Every year, we look forward to winter break. It is the perfect mix of the excitement of holidays and the freedom of no school for 10 days. In college, this perfect little mix does not go away; instead, it increases dramatically. While this sounds good in theory, take it from me: you can only stay at home doing nothing for so long.

This break, I spent a lot of time at home. This was really nice at first; I got to reconnect with high school friends, spend time with family, and most importantly, eat. It was a really nice time to relax, forget about schoolwork and stress, and reflect on my semester. While this was really enjoyable, I slowly began to get tired of my old routine. By the last week that I was home, I could not wait to come back. Luckily, I signed up for a one-week intersession class.

Intersession is probably one of the most underrated things that Hopkins offers. It is the three-week period of time between fall and spring semester where you can take optional classes for one, two, or three weeks for one, two, or three credits. Since these courses are short, they are the perfect amount of time for a professor to teach a really specific topic that they may not be able to teach for an entire semester, which means that there are some really awesome and unique courses offered. From Immunoengineering to Sports Negotiation to a course dedicated entirely to the study of “Gayborhoods”, pretty much anything and everything is offered during intersession.

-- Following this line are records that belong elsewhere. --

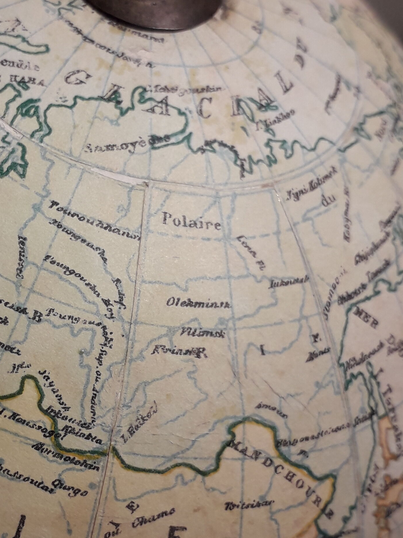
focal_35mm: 60
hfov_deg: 23.5
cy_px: 313
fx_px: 932
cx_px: 16
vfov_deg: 32.1
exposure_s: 1/138
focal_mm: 3.6
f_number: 1.9
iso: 40
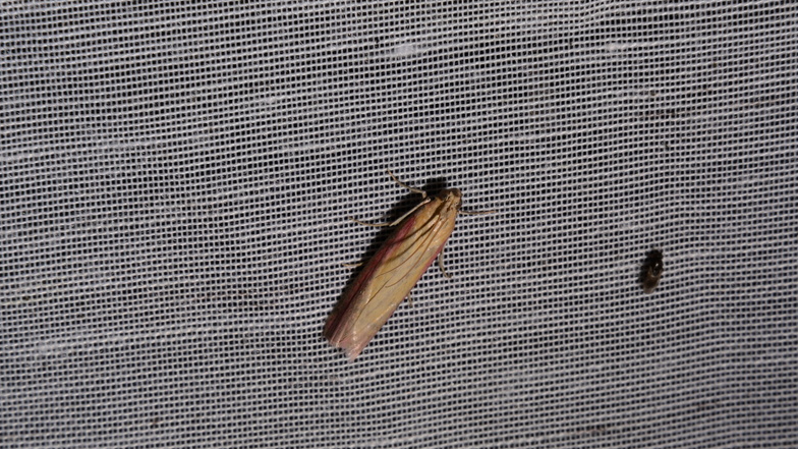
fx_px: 2847
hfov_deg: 16.0
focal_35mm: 135
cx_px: 396
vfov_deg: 9.0
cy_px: 258
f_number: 25
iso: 100
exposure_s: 1/60
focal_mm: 85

Since I thought I would want as much time at home as possible (I was wrong, don’t be me), I chose to take a one-week course. The course I am currently taking is called Food for Thought, and it is an integration of neuroscience and nutrition: two subjects which are often thought of as unrelated, but interplay far beyond my expectations. Each day, I am more and more impressed with how connected these subjects are, and how well my instructors are able to tie them together in a way that makes so much sense to me, but I had never previously considered.

This course really embodies Hopkins. In this course and at Hopkins, we are fueled by intellectual spirit and the desire to look at things through a different lens. This course makes me question things more than answer them, it makes me challenge what I already know and seek connections between subjects.

I am so excited to start next semester with this course under my belt, but more importantly, with this mindset. Knowing that I will always be challenged here and my perspective will constantly be changing makes me excited to learn, and that is something that everyone should be fortunate enough to feel.